Material for this exercise below:

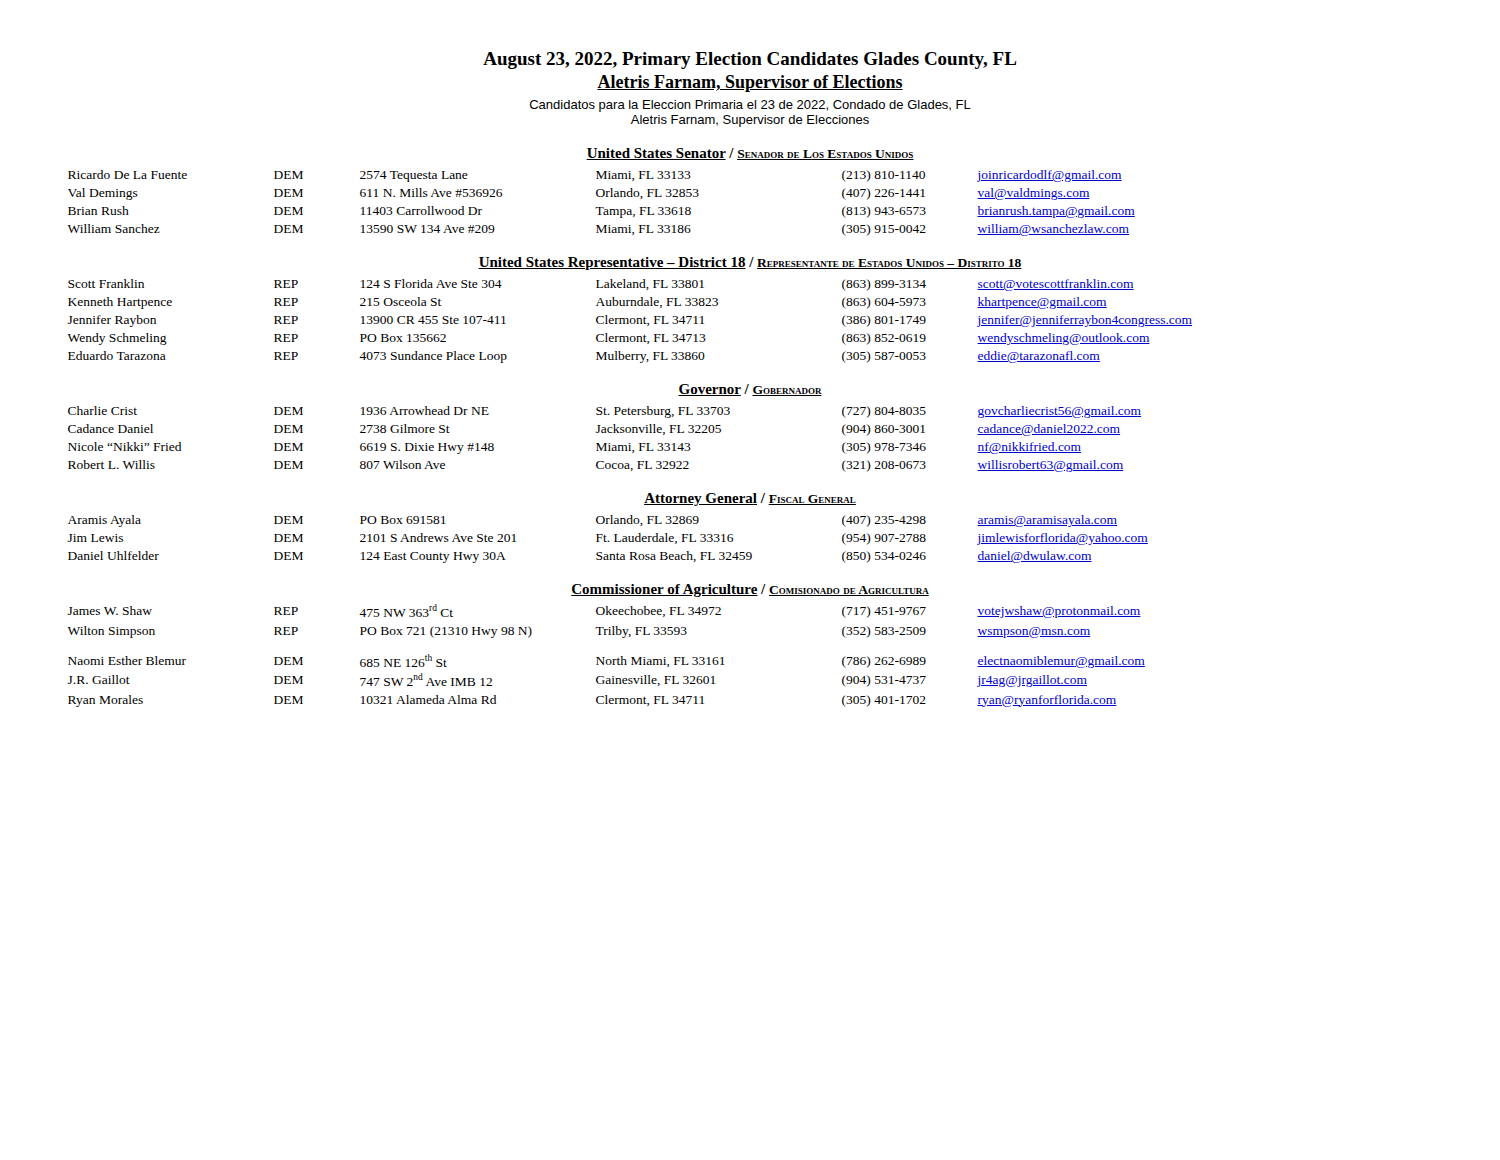August 23, 2022, Primary Election Candidates Glades County, FL
Aletris Farnam, Supervisor of Elections
Candidatos para la Eleccion Primaria el 23 de 2022, Condado de Glades, FL
Aletris Farnam, Supervisor de Elecciones
United States Senator / Senador de Los Estados Unidos
| Ricardo De La Fuente | DEM | 2574 Tequesta Lane | Miami, FL 33133 | (213) 810-1140 | joinricardodlf@gmail.com |
| Val Demings | DEM | 611 N. Mills Ave #536926 | Orlando, FL 32853 | (407) 226-1441 | val@valdmings.com |
| Brian Rush | DEM | 11403 Carrollwood Dr | Tampa, FL 33618 | (813) 943-6573 | brianrush.tampa@gmail.com |
| William Sanchez | DEM | 13590 SW 134 Ave #209 | Miami, FL 33186 | (305) 915-0042 | william@wsanchezlaw.com |
United States Representative – District 18 / Representante de Estados Unidos – Distrito 18
| Scott Franklin | REP | 124 S Florida Ave Ste 304 | Lakeland, FL 33801 | (863) 899-3134 | scott@votescottfranklin.com |
| Kenneth Hartpence | REP | 215 Osceola St | Auburndale, FL 33823 | (863) 604-5973 | khartpence@gmail.com |
| Jennifer Raybon | REP | 13900 CR 455 Ste 107-411 | Clermont, FL 34711 | (386) 801-1749 | jennifer@jenniferraybon4congress.com |
| Wendy Schmeling | REP | PO Box 135662 | Clermont, FL 34713 | (863) 852-0619 | wendyschmeling@outlook.com |
| Eduardo Tarazona | REP | 4073 Sundance Place Loop | Mulberry, FL 33860 | (305) 587-0053 | eddie@tarazonafl.com |
Governor / Gobernador
| Charlie Crist | DEM | 1936 Arrowhead Dr NE | St. Petersburg, FL 33703 | (727) 804-8035 | govcharliecrist56@gmail.com |
| Cadance Daniel | DEM | 2738 Gilmore St | Jacksonville, FL 32205 | (904) 860-3001 | cadance@daniel2022.com |
| Nicole “Nikki” Fried | DEM | 6619 S. Dixie Hwy #148 | Miami, FL 33143 | (305) 978-7346 | nf@nikkifried.com |
| Robert L. Willis | DEM | 807 Wilson Ave | Cocoa, FL 32922 | (321) 208-0673 | willisrobert63@gmail.com |
Attorney General / Fiscal General
| Aramis Ayala | DEM | PO Box 691581 | Orlando, FL 32869 | (407) 235-4298 | aramis@aramisayala.com |
| Jim Lewis | DEM | 2101 S Andrews Ave Ste 201 | Ft. Lauderdale, FL 33316 | (954) 907-2788 | jimlewisforflorida@yahoo.com |
| Daniel Uhlfelder | DEM | 124 East County Hwy 30A | Santa Rosa Beach, FL 32459 | (850) 534-0246 | daniel@dwulaw.com |
Commissioner of Agriculture / Comisionado de Agricultura
| James W. Shaw | REP | 475 NW 363 rd Ct | Okeechobee, FL 34972 | (717) 451-9767 | votejwshaw@protonmail.com |
| Wilton Simpson | REP | PO Box 721 (21310 Hwy 98 N) | Trilby, FL 33593 | (352) 583-2509 | wsmpson@msn.com |
| Naomi Esther Blemur | DEM | 685 NE 126 th St | North Miami, FL 33161 | (786) 262-6989 | electnaomiblemur@gmail.com |
| J.R. Gaillot | DEM | 747 SW 2 nd Ave IMB 12 | Gainesville, FL 32601 | (904) 531-4737 | jr4ag@jrgaillot.com |
| Ryan Morales | DEM | 10321 Alameda Alma Rd | Clermont, FL 34711 | (305) 401-1702 | ryan@ryanforflorida.com |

End of Material for this exercise.

## Exercise description
Reproduce the lines above, beginning at the line with "226-1441 | val@valdmings.com |" and stopping after the line with "United States Representative", exactly as they are.

## Answer space
| Val Demings | DEM | 611 N. Mills Ave #536926 | Orlando, FL 32853 | (407) 226-1441 | val@valdmings.com |
| Brian Rush | DEM | 11403 Carrollwood Dr | Tampa, FL 33618 | (813) 943-6573 | brianrush.tampa@gmail.com |
| William Sanchez | DEM | 13590 SW 134 Ave #209 | Miami, FL 33186 | (305) 915-0042 | william@wsanchezlaw.com |
United States Representative – District 18 / Representante de Estados Unidos – Distrito 18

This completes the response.